I’m really sympathetic to people who face this problem and it arises because as a society we have averted our eyes from the problems people face maintaining their independence into extreme old age. But I’m not sure why people should expect to take a taxpayer subsidy for nursing home care and also pass their assets on to their children. The system is horrific but its not unfair, is what I’m basically arguing–the government isn’t in a position to determine what you spent your money on that led you to present yourself to them as indigent. And would it really be more fair for someone to be wealthy and give all her money to her children for them to spend on stuff and then take a government subsidy away from a poor woman for nursing home care? Its a limited pot of money. It shouldn’t be, but it is. If there were no penalty for accessing it then everyone would avail themselves of it whether they “need” it or not.
Mino
@aimai: States are very hungry for funds and where perhaps in the past, they would have let it slide, they may choose to recover medical costs unrelated to nursing home charges.
For the entire population on Medicaid aged 0 to 55, medical costs are NOT recoverable. After age 55, it depends on your state. And is not necessarily confined to nursing home charges.
kathy a.
@J R in WV: No, my understanding is that the Medicare benefits clock starts again with a new hospitalization. (I’m assuming she’s on medicare because of the SS-eligible disability?) That was our experience with my elderlfy grandmother, mother, and now with my disabled SIL.
piratedan
@Ed in NJ: maybe there are Ed, but as some folks know, I got to be the person who essentially served as a live-in caregiver for my mother and her second husband as their health circled the drain. Both had long term care policies, one with State Farm the other with MetLife. My mother had lung cancer coupled with emphysema, no energy to shop, clean, or cook. He had advanced Parkinsons, which severely affected his short term memory and gave him other side effects like severe tremens and rapid weight loss. Despite documentation from their local physician, both had their long term claims denied for reasons as follows… they didn’t need assistance dressing and we’re capable of feeding themselves, i.e. able to lift a fork from a plate to their mouths. As far as the insurance companies were concerned, they were self sufficient, right up until the time that they were admitted to hospice care.

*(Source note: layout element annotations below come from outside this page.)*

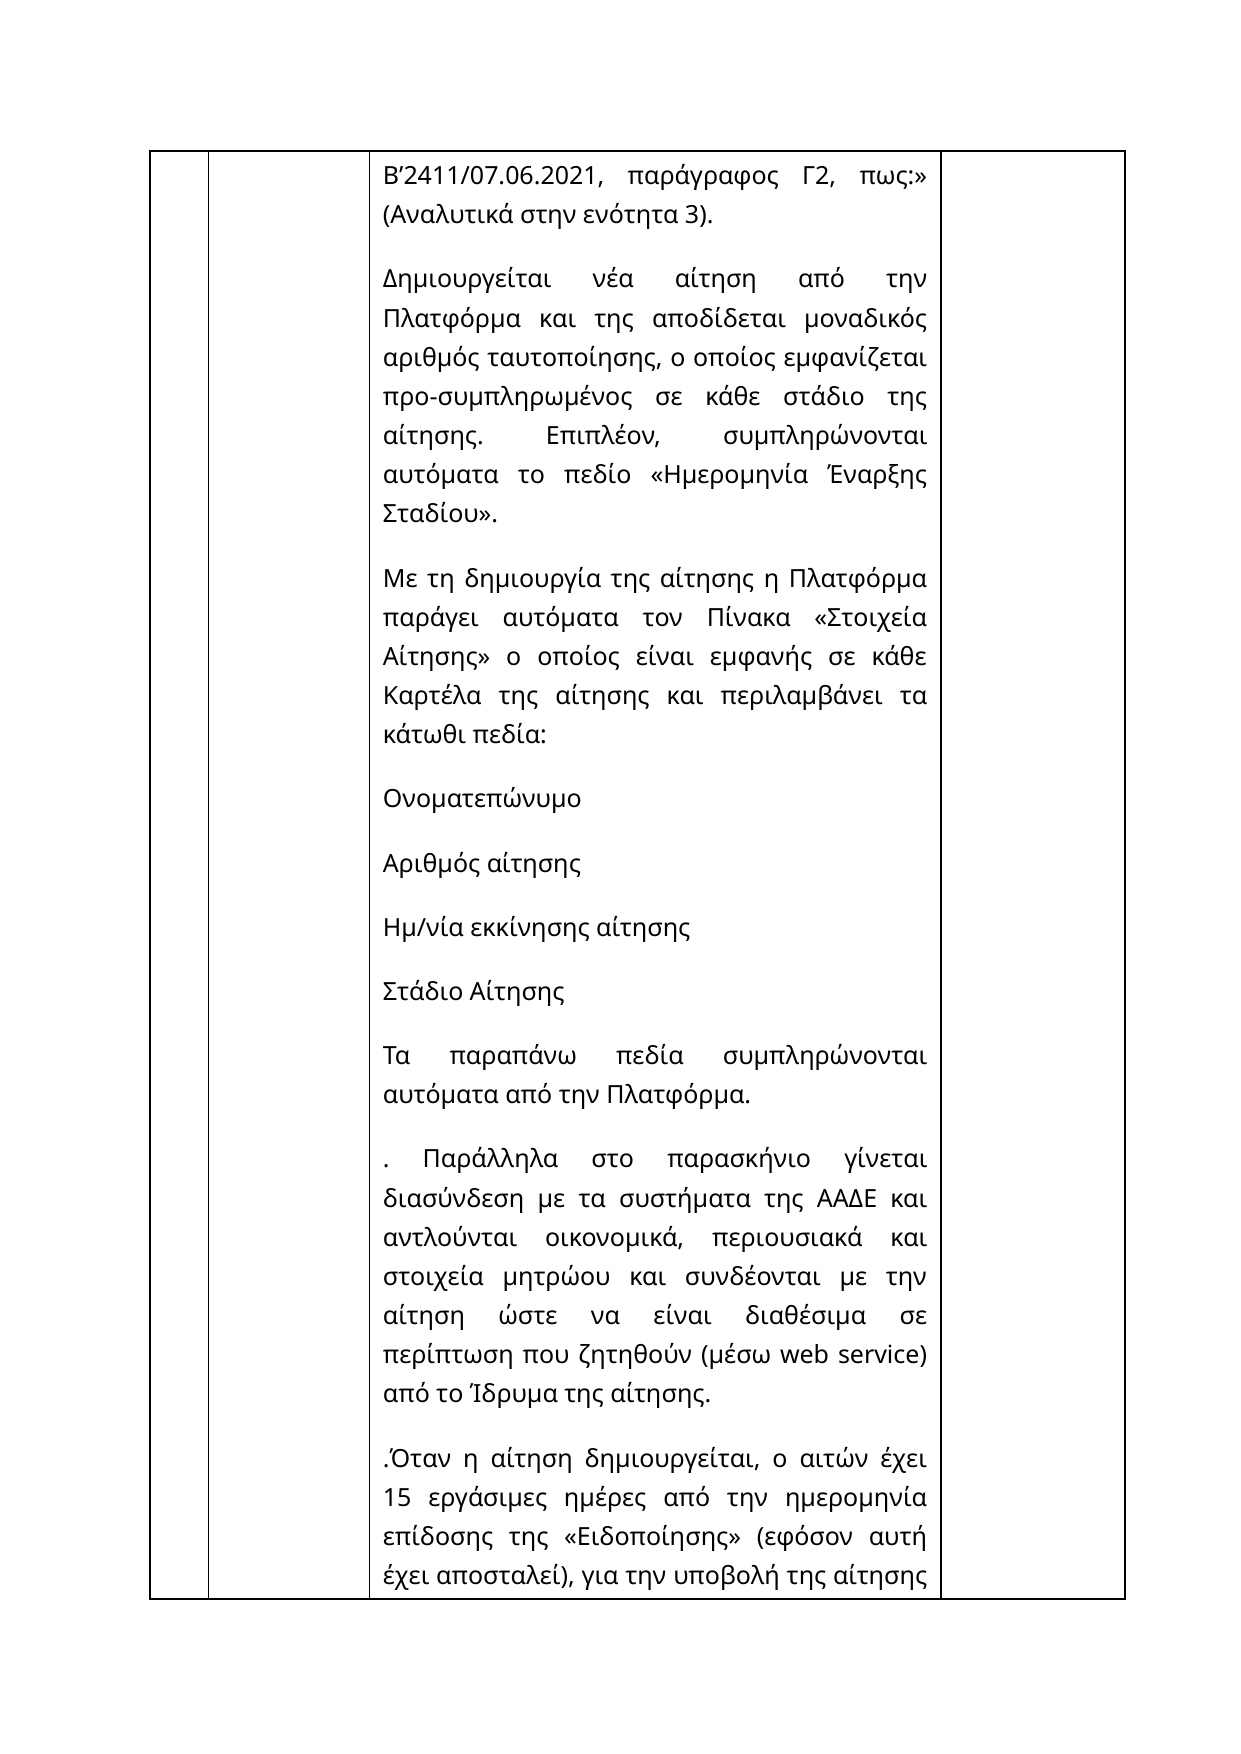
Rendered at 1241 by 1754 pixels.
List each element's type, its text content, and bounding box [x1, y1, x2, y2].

table_cell [942, 152, 1124, 1598]
table_cell Β’2411/07.06.2021, παράγραφος Γ2, πως:» (Αναλυτικά στην ενότητα 3). Δημιουργείται νέα αίτηση από την Πλατφόρμα και της αποδίδεται μοναδικός αριθμός ταυτοποίησης, ο οποίος εμφανίζεται προ-συμπληρωμένος σε κάθε στάδιο της αίτησης. Επιπλέον, συμπληρώνονται αυτόματα το πεδίο «Ημερομηνία Έναρξης Σταδίου». Με τη δημιουργία της αίτησης η Πλατφόρμα παράγει αυτόματα τον Πίνακα «Στοιχεία Αίτησης» ο οποίος είναι εμφανής σε κάθε Καρτέλα της αίτησης και περιλαμβάνει τα κάτωθι πεδία: Ονοματεπώνυμο Αριθμός αίτησης Ημ/νία εκκίνησης αίτησης Στάδιο Αίτησης Τα παραπάνω πεδία συμπληρώνονται αυτόματα από την Πλατφόρμα. . Παράλληλα στο παρασκήνιο γίνεται διασύνδεση με τα συστήματα της ΑΑΔΕ και αντλούνται οικονομικά, περιουσιακά και στοιχεία μητρώου και συνδέονται με την αίτηση ώστε να είναι διαθέσιμα σε περίπτωση που ζητηθούν (μέσω web service) από το Ίδρυμα της αίτησης. .Όταν η αίτηση δημιουργείται, ο αιτών έχει 15 εργάσιμες ημέρες από την ημερομηνία επίδοσης της «Ειδοποίησης» (εφόσον αυτή έχει αποσταλεί), για την υποβολή της αίτησης [370, 152, 940, 1598]
table_cell [209, 152, 369, 1598]
table_cell [151, 152, 208, 1598]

After an ongoing battle during the remainder of their lives and for five months afterwards, I corresponded, phoned and lodged complaints and appeals through the state agency and the company’s own appeals process for claims until after their deaths, they conceded that they needed the care that they were getting from the Home health organization that I had contracted with to assist me in their daily caretaking.

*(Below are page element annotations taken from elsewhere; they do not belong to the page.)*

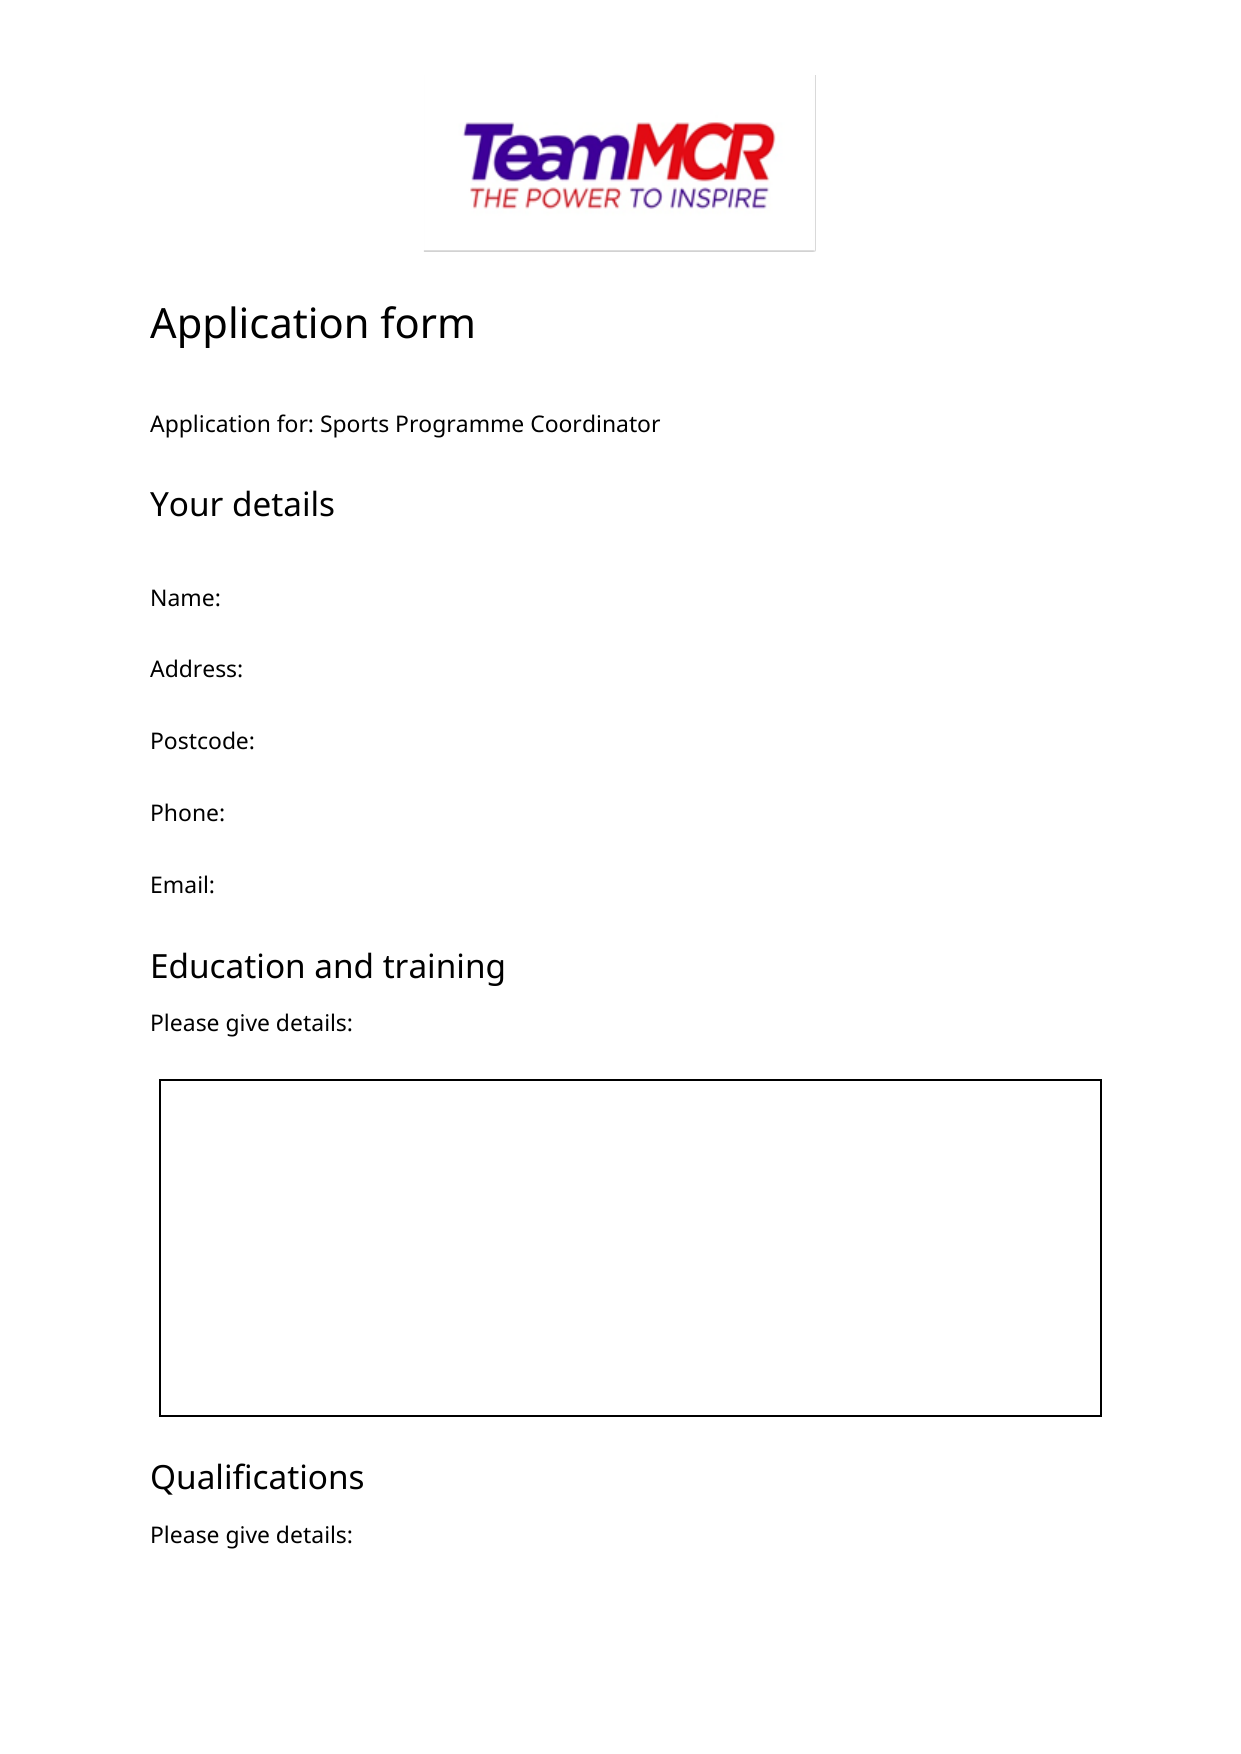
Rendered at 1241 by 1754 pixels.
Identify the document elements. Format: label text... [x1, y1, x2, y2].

table_header [161, 1081, 1100, 1414]
text Email: [150, 869, 1091, 900]
text Address: [150, 653, 1091, 685]
subtitle Application form [150, 294, 1091, 351]
subtitle Your details [150, 481, 1091, 526]
text Name: [150, 582, 1091, 613]
text Please give details: [150, 1007, 1091, 1038]
subtitle Education and training [150, 942, 1091, 988]
text Postcode: [150, 725, 1091, 757]
text Phone: [150, 797, 1091, 828]
text Application for: Sports Programme Coordinator [150, 407, 1091, 439]
text Please give details: [150, 1519, 1091, 1550]
subtitle Qualifications [150, 1454, 1091, 1499]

I’m glad I was in a position to help, I’m glad that I had an organization to work with that was willing to work with me while we did the claim dance with the insurance companies, I would just advise anyone who gets one of these long term care policies to read the fine print and understand what they mean by “no longer being able to care for yourself” and what you think requires assistance and what they think it means.
Richard Mayhew
@J R in WV: 60 days in a benefit year are covered at the highest level, and then another 30 days at a medium benefit level. Your wife still has 31 days of regular benefits in reserve under this scenario plus 60 more lifetime days available (which are expensive for you)
She’ll get her full allotment back on Jan. 1, 2014 so she could then do another 90 days in the hospital in 2014 with regular benefits.